A week after joining Republican fellow Missourian Roy Blunt on the Senate floor for back-to-back presentations, Democrat Claire McCaskill has a safety plan.
The two Show-Me State Senators addressed their colleagues last Tuesday about the Duck Boat tragedy that claimed 17 lives.
Blunt said he’d be following a National Transportation Safety Board (NTSB) investigation after one of the amphibious vehicles sunk when it took in water during a heavy storm on Table Rock Lake near Branson the previous week.
McCaskill recalled a previous NTSB probe after 13 people were killed in a similar Duck Boat mishap on an Arkansas lake in 1999. She said last Tuesday that she was in the beginning stages of drafting a bill to respond to the latest tragedy. Today, she introduced it.
McCaskill’s announcement comes after a whirlwind of activity surrounding the Table Rock Lake incident Monday in which two lawsuits emerged and a criminal investigation by the state attorney general’s office was made public.
The measure follows through on major recommendations made by the NTSB in 2002 after the Arkansas tragedy.
It calls on the Coast Guard to formulate regulations requiring that Duck Boats have adequate buoyancy to stay afloat when they become flooded.
Currently, the Coast Guard inspects the amphibious vehicles, but only to determine if they’re complying with rules such as supplying enough personal flotation devices. For its part, the NTSB has no power of enforcement and can only make recommendations.
Operators of the amphibious vehicles would have two years to comply with the new requirement once the bill became law.
The proposal also has interim requirements, which include either the removal of canopy roofs or the installation of Coast Guard-approved canopies that don’t restrict horizontal or vertical escape by passengers if the Duck Boat sinks. The NTSB determined existing canopies fatally entrapped passengers inside the vehicle when the boat in Arkansas went down.
If an operator chose to remove canopy roofs from its Duck Boats, passengers would have to wear Coast Guard approved personal flotation devices before the vehicles could enter the water.
Another interim requirement is for vehicles to have independently powered electric bilge pumps to remove water from their hulls. No fewer than four independently powered bilge alarms that detect water would also have to be installed.
Prior to purchasing the Branson Duck Boat operations in December, current owner Ripley Entertainment hired an inspector, Steven Paul, who warned the vehicles’ engines and the bilge pumps might fail in bad weather due to the improper placement of the boats’ exhaust system. Paul said that in rough conditions water could get into the exhaust system, and then into the motor, cutting it and the bilge pump it powers off.

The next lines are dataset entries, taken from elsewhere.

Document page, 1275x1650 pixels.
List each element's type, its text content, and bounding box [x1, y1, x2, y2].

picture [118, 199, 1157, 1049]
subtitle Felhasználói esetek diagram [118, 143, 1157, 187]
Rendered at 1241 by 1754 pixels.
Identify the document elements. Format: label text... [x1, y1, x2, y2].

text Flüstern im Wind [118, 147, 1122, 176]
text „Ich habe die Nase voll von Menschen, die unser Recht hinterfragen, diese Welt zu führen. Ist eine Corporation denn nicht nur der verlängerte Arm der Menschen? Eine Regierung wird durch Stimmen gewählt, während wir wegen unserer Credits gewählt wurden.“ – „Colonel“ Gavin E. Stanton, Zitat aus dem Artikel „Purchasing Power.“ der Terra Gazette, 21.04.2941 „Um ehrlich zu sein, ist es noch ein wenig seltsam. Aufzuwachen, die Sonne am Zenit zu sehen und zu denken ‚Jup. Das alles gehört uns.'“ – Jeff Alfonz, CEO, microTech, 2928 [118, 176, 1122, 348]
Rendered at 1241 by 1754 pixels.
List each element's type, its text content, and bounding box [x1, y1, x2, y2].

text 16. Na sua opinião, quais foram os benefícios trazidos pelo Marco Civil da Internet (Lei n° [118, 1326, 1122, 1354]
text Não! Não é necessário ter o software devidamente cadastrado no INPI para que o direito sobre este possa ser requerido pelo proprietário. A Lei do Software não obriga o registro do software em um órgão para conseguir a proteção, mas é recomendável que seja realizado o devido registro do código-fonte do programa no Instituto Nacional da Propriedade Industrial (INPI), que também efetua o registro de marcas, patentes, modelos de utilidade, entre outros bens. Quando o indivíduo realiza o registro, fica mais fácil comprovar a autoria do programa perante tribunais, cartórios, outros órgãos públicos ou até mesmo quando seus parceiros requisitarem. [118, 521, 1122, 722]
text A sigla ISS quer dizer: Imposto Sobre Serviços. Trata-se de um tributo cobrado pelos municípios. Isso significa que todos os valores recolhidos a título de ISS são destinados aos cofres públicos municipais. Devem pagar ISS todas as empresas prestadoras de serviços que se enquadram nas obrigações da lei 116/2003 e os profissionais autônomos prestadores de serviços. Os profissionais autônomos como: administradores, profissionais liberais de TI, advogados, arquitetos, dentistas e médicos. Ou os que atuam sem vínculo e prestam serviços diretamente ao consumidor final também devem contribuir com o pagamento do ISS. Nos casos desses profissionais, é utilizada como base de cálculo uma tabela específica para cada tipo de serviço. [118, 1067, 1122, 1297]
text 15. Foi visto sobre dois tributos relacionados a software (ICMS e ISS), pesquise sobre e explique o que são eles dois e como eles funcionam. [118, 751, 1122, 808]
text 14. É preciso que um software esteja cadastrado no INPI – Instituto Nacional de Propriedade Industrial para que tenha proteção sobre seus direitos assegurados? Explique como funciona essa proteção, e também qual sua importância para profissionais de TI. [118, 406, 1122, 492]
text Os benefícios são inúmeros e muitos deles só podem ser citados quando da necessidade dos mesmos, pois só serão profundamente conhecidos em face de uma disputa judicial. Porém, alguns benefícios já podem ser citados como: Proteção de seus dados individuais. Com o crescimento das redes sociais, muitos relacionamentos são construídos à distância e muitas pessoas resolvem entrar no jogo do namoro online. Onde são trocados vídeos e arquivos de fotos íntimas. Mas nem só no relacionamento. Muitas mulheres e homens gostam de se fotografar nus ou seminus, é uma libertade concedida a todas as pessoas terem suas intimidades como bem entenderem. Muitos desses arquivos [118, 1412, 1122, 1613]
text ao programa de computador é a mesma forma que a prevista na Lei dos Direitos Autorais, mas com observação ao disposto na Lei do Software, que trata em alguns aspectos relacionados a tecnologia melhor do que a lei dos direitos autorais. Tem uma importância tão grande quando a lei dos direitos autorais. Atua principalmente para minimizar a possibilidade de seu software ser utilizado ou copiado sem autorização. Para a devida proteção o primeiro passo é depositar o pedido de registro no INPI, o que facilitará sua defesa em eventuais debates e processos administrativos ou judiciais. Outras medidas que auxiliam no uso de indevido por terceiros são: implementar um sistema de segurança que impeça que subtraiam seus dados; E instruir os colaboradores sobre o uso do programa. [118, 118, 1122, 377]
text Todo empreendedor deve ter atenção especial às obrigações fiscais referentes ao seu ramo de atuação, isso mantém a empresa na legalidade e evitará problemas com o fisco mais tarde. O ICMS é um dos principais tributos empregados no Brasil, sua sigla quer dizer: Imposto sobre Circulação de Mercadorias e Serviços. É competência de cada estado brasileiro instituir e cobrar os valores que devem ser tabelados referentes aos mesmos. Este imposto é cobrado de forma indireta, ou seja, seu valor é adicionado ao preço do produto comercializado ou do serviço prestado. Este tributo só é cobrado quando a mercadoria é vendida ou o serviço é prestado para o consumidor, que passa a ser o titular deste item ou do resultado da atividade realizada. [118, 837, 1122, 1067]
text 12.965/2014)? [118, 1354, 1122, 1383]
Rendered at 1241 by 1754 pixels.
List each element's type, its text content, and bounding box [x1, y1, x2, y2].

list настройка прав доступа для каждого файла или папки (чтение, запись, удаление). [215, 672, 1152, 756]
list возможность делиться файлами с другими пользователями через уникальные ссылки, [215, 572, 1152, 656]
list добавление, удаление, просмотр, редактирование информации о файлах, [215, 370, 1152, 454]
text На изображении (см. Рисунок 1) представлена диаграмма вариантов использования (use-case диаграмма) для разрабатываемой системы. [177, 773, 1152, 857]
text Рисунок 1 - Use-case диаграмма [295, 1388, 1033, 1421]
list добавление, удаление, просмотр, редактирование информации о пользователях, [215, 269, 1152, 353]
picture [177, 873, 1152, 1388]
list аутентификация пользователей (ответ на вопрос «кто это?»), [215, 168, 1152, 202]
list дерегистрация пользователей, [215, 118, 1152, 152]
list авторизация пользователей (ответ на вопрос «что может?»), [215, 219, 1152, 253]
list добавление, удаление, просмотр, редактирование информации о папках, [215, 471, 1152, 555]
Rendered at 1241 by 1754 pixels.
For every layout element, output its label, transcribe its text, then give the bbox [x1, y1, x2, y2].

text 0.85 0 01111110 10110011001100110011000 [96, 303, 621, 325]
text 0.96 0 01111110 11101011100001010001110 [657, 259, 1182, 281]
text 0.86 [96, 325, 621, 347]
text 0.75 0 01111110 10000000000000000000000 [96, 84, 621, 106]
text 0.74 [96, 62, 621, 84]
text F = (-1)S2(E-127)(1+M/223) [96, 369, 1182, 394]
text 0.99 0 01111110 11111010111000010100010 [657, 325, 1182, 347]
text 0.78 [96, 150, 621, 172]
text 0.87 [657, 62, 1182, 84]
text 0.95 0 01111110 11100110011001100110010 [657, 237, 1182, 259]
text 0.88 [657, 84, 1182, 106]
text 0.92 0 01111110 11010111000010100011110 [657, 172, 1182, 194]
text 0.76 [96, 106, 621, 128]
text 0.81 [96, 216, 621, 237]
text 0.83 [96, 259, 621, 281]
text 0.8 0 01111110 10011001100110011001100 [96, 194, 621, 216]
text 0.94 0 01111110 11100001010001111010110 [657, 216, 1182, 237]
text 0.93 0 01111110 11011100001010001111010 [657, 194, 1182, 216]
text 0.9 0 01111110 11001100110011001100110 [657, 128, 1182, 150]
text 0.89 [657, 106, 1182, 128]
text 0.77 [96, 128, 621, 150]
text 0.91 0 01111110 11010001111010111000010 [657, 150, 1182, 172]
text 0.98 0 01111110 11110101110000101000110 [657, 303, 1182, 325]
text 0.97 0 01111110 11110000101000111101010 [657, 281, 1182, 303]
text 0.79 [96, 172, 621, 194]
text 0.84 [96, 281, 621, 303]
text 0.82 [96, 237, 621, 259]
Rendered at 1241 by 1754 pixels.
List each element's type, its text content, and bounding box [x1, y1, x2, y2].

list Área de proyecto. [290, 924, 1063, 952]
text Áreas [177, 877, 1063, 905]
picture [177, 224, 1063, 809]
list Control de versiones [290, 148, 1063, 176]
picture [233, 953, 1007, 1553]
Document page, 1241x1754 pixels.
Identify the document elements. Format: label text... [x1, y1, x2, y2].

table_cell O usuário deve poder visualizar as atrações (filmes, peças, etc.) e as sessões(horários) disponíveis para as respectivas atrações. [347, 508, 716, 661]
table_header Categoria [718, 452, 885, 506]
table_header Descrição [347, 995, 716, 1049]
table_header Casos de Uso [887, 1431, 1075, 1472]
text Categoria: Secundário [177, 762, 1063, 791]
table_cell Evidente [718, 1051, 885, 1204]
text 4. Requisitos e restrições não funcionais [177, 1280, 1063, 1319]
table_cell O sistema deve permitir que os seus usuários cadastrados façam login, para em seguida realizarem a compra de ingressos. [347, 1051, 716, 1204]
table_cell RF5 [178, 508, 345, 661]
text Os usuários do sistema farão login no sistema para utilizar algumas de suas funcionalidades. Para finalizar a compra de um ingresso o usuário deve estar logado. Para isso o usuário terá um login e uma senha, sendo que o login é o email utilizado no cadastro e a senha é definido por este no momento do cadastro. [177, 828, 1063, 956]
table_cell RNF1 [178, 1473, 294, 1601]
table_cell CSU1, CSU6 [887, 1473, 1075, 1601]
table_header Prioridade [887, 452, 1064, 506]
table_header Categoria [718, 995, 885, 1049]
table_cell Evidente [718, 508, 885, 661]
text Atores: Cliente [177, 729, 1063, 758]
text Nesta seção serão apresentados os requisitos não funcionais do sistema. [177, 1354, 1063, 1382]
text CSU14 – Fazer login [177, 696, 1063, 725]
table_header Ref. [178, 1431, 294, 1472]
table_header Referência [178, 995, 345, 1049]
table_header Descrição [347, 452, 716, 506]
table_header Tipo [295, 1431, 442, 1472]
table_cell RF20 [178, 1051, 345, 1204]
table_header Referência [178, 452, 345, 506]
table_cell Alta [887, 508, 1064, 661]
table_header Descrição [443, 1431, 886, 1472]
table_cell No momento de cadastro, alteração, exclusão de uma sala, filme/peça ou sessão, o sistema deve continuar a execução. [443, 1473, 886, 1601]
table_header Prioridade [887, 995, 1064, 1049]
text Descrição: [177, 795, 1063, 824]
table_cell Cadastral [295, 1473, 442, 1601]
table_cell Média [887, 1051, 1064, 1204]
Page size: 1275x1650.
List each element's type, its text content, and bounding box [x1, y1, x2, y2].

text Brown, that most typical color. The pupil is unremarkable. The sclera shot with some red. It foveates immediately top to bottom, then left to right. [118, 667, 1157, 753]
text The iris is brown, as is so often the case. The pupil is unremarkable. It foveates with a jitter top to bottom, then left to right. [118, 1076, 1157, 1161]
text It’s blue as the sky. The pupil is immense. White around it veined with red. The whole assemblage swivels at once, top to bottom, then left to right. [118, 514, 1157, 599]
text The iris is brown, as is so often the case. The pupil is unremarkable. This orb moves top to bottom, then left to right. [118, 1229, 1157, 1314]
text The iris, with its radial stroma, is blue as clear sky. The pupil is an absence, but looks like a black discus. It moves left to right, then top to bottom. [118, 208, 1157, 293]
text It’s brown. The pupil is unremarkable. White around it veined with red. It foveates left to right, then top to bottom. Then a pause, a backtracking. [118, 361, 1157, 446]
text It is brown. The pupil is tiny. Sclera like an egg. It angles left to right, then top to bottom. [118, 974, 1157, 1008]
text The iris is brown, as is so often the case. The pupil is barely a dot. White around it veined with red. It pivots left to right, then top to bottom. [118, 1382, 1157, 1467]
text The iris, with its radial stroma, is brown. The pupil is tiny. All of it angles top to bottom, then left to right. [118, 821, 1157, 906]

McCaskill’s four-page Senate bill further would call for increased inspections until all Duck Boats were upgraded.
Her proposal hasn’t received universal support in the world of politics. Republican State Representative Scott Fitzpatrick of Shell Knob tweeted his desire for “professionals” to finish their investigation before McCaskill, “who knows nothing about these sorts of things, flies into action with a bill.”
— Scott Fitzpatrick (@FitzpatrickMO) July 25, 2018
That sentiment is not shared by attorney Andrew Duffy, who is a member of the legal team that’s brought a $100 million lawsuit against Ripley Entertainment. He’s is praising McCaskill’s efforts. “I think especially Senator McCaskill is the voice that we need nationally to start putting the spotlight on Duck Boat safety,” said Duffy.
In the rollout of her measure, McCaskill acknowledged that an NTSB investigation will take time, but also made mention of the many years when no action was taken to improve safety after the agency made recommendations following the Arkansas tragedy.
“Nearly 20 years ago following a similar incident, recommendations were made to help prevent tragedies like we experienced in Branson but they were largely ignored,” McCaskill said. “It’ll take some time before we know exactly what went wrong in Branson, but there’s absolutely no reason to wait to take this commonsense step.”
Like Senator Blunt, McCaskill traveled to Branson the day after the Duck Boat mishap. During that trip, she claims she met with members of the Missouri Highway Patrol, the U.S. Coast Guard, National Transportation Safety Board, and those assisting in the search and rescue and family assistance.
McCaskill is currently in a tight race to keep her Senate seat with likely Republican challenger Josh Hawley. Polling shows the contest practically tied with less than 100 days until the November election.